[Start of section]

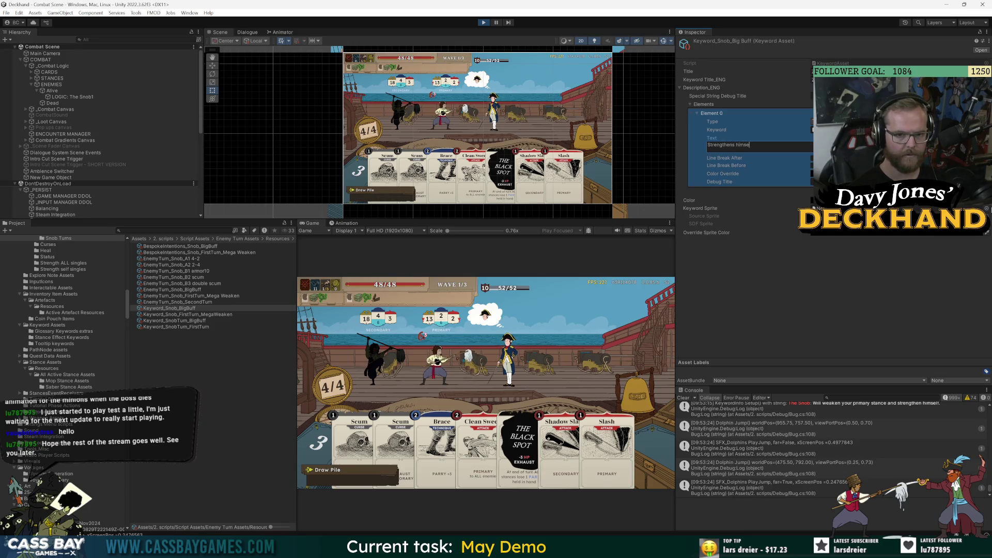
text(lf and weakens your primary)
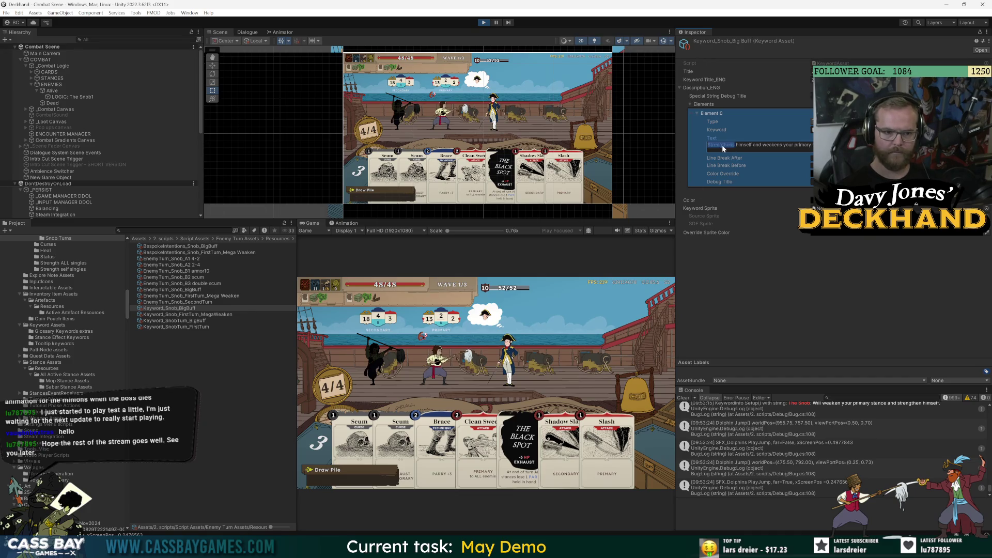
click(753, 145)
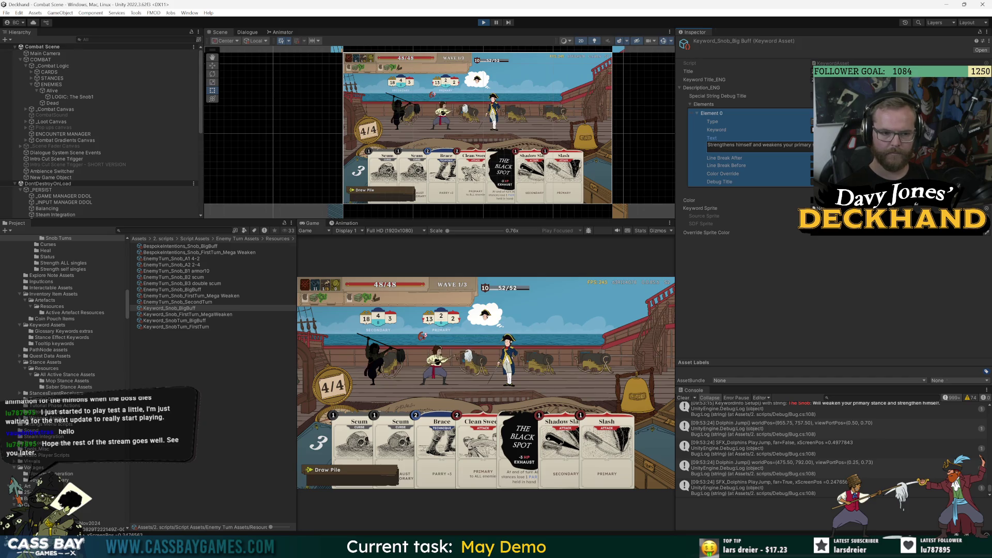
mouse_move(486, 316)
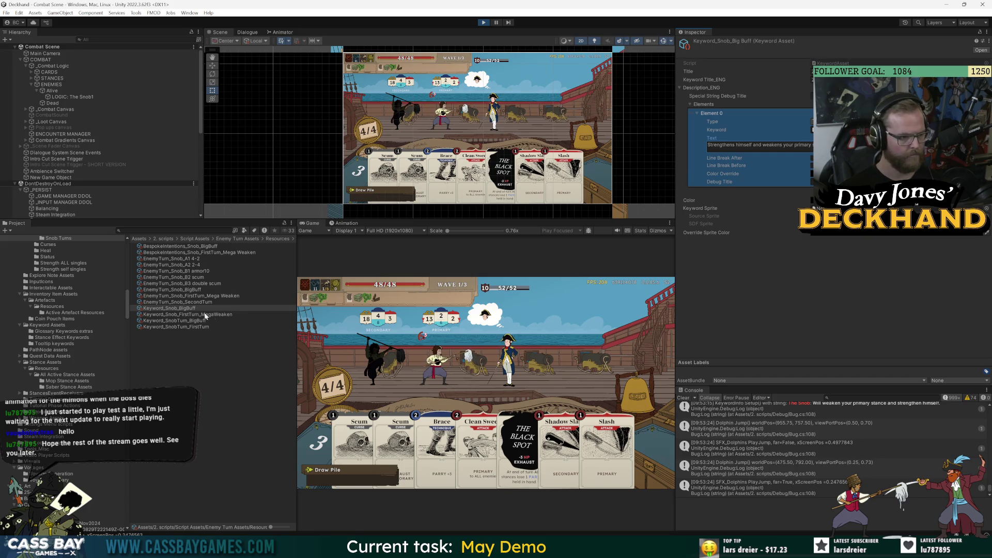
click(216, 247)
- Set the BigBuff intention sprite to the batch2 Snob sheet sprite, then stop play mode
drag(607, 442, 509, 362)
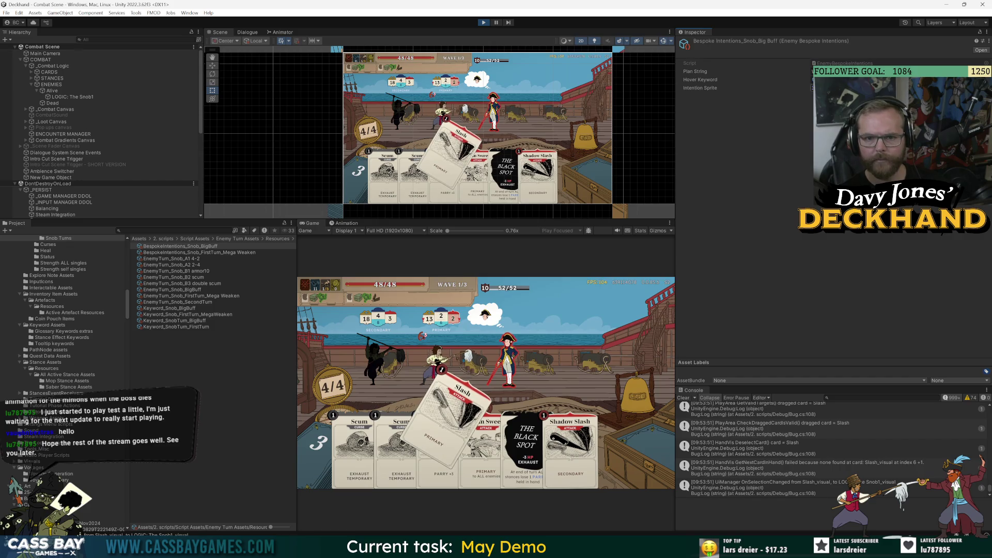
click(853, 88)
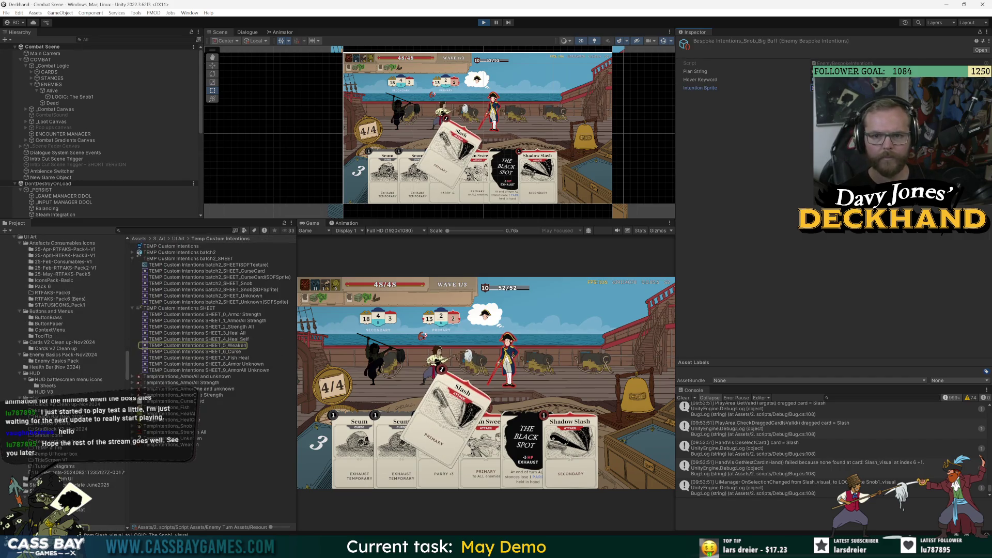
click(982, 88)
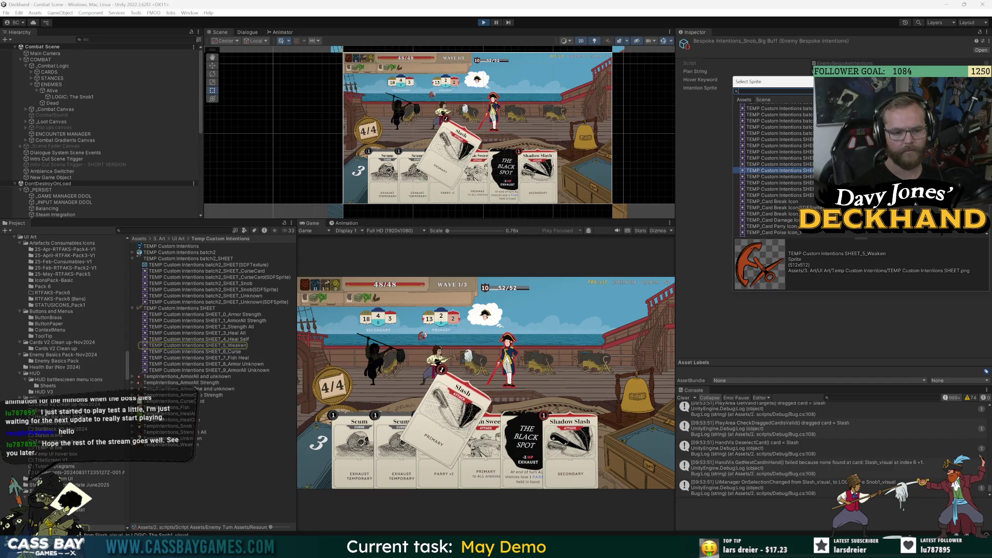
text(snob)
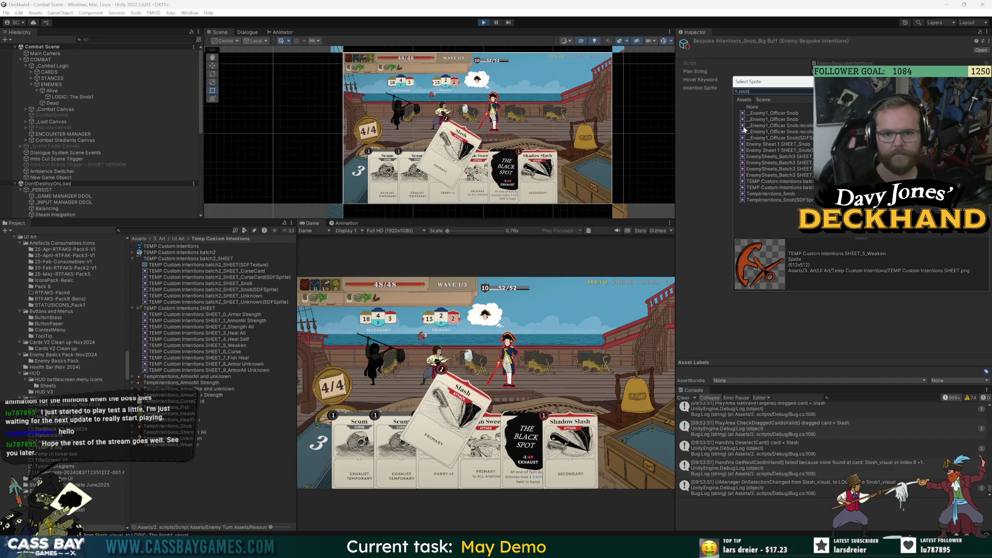
click(787, 144)
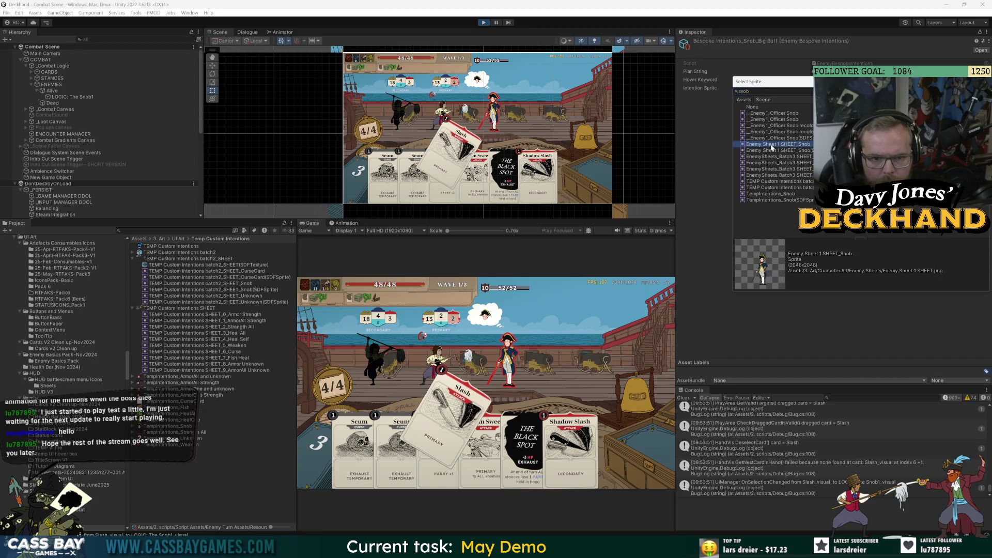
click(772, 194)
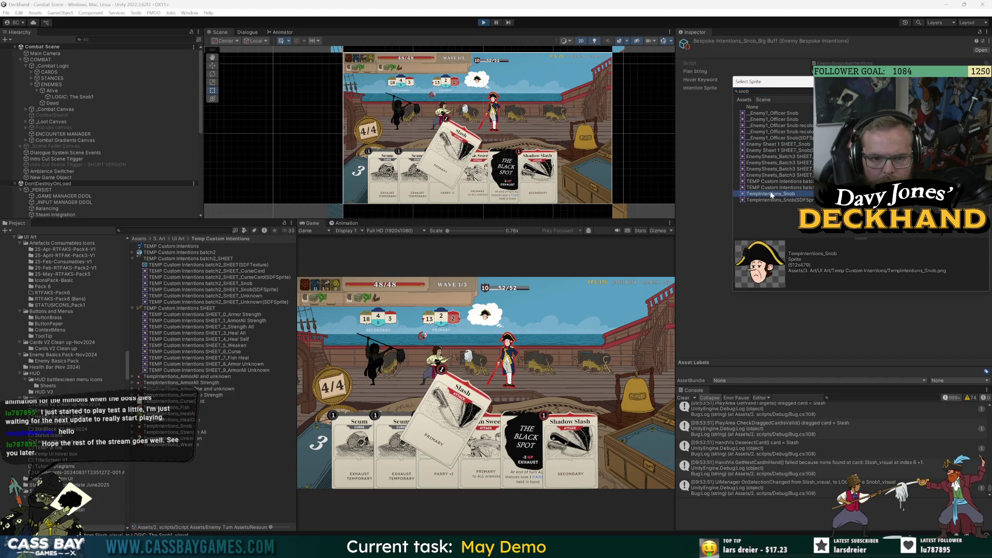
click(798, 182)
double_click(797, 182)
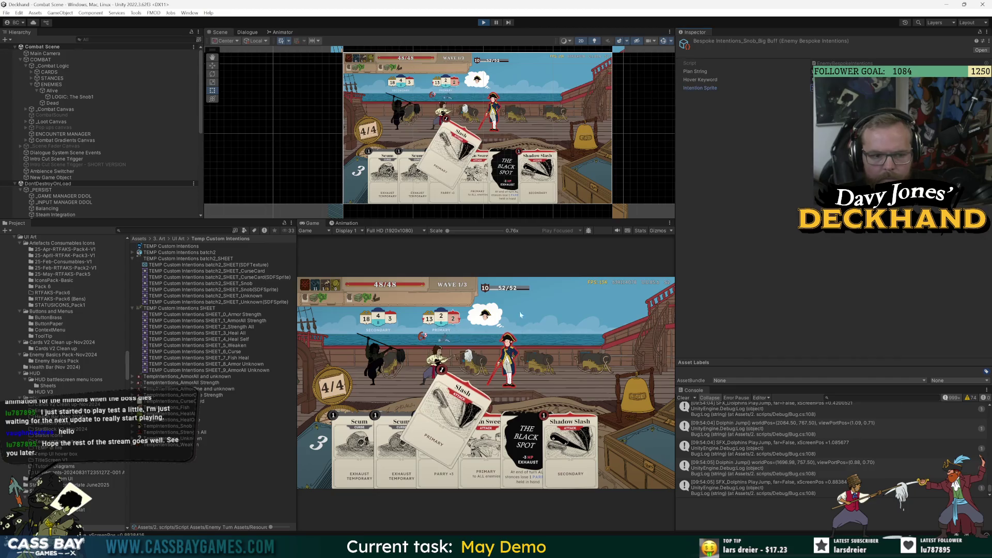
click(481, 26)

[End of section]

Your answer must be the full listing, reproduced word for word, without its pictures.

# ANSWER TO THIS EXERCISE:
text(lf and weakens your primary)
click(753, 145)
mouse_move(486, 316)
click(216, 247)
- Set the BigBuff intention sprite to the batch2 Snob sheet sprite, then stop play mode
drag(607, 442, 509, 362)
click(853, 88)
click(982, 88)
text(snob)
click(787, 144)
click(772, 194)
click(798, 182)
double_click(797, 182)
click(481, 26)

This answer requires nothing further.